Afin de booster l'embauche, le CGPME propose de suspendre le seuil des 50 salariés : lorsqu'une entrepris passe de 49 à 50 salariés, de nombreuses obligations administratives et financières s'ajoutent aux dépenses existantes. Aussi, les entreprises préfèrent conserver leur petit effectif que de passer à la catégorie supérieure juste à cause d'une personne. Par ailleurs, il y a, en France,  "2,4 fois plus d'entreprises de 49 salariés que de 51", précise la CGPME. Si ces obligations sautent, les entreprises embaucheront davantage, sans crainte de la faillite.

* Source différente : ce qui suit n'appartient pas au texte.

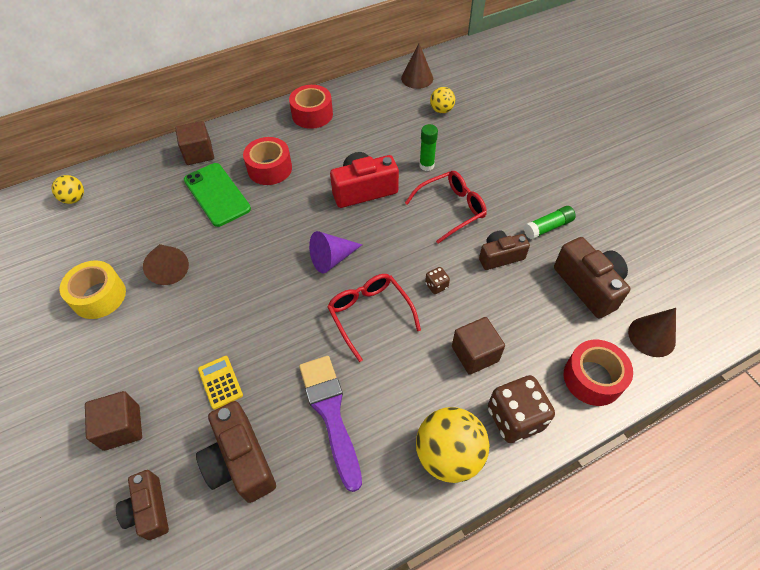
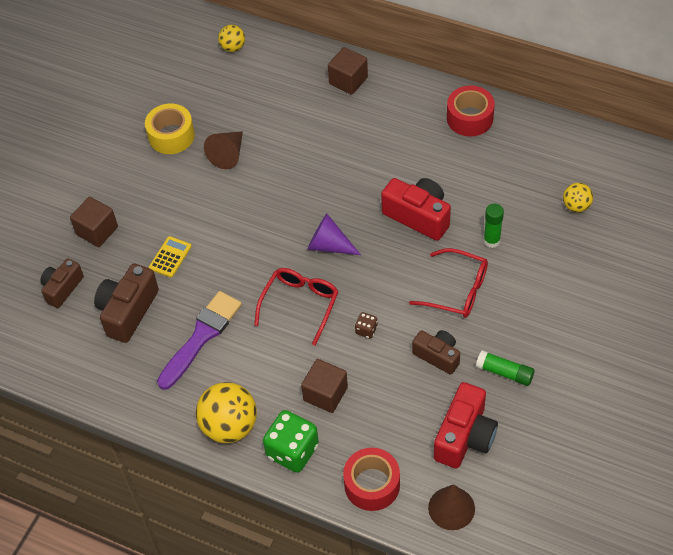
camera: 55 degrees right, 0 degrees up
green phone [184,163,251,227] -> none
red tape [243,137,292,185] -> none
brown cone [401,43,433,89] -> none
brown dice [488,375,555,443] -> green dice [263,410,319,472]
brown camera [554,237,630,319] -> red camera [434,382,498,469]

Enfin, la dernière proposition concerne les entreprises de moins de 20 salariés. Pour les inciter à l'embauche - plutôt que de ne passer que par les stages et les CDD - il faudrait exonérer de charges patronales les emplois créés pour des débutants, et ce durant 4 ans. Une manière de laisser le temps aux patrons de former correctement les nouveaux, sans perdre trop d'argent. Car un nouveau salarié représente pour l'entreprise une nouvelle dépense, sans valeur ajoutée : outre les charges, sa formation coûte cher, et le temps qu'il s'adapte, l'entreprise perd de l'argent. Pour des petites enseignes, ces coûts sont si élevés qu'elles ne peuvent se permettre le luxe d'un nouvel employé. Et le circuit ne tourne plus.

Le nombre de chômeurs frise les 5 millions en France métropolitaine

Des chiffres en hausse constante en France comme en Europe

D'après un communiqué d'Eurostat, la zone euro, comprenant les 17 États membres (ZE17), voit son taux de chômage sans cesse augmenter, de mois en mois. Entre mars 2013 et avril de la même année, près de 95 000 personnes se sont ajoutées aux rangs déjà bien fournis des chômeurs. En un an, soit depuis avril de l'année dernière, si le taux de chômage n'a pas baissé, il ne s'est pas non plus stabilisé : il s'est accru de plus d'1.5 million de personnes (1 644 000 plus exactement). Cela donne une moyenne de 137 000 nouveaux demandeurs d'emploi tous les mois depuis un an. En France, la tendance ne semble pas s'améliorer puisqu'on note un nouveau record absolu.

En effet, l'Hexagone observe une hausse constante du nombre de chômeurs depuis 5 ans, sans aucune interruption depuis 2 ans. Parmi les nombreux types de chômage, la catégorie A concerne les personnes n'ayant pas travaillé au cours du mois : ils sont plus de 3 millions. Leur nombre a grossi de 39 800 demandes supplémentaires en un mois, soit un peu plus de 1 300 par jour. Cette hausse, assez extraordinaire, est la 3e plus importante depuis 2011.  Enfin, si l'on ajoute à ce chiffre les catégories B et C, le nombre de chômeurs frise les 5 millions en France métropolitaine (4,8 millions), et les dépasse avec les Dom (5.1 millions), marquant une augmentation de 10 % en un an.

À noter qu'aura lieu les 20 et 21 juin prochains une conférence "pour l'emploi", qui informera des prises de décision du Gouvernement, comme l'indique Les Echos. Affaire à suivre.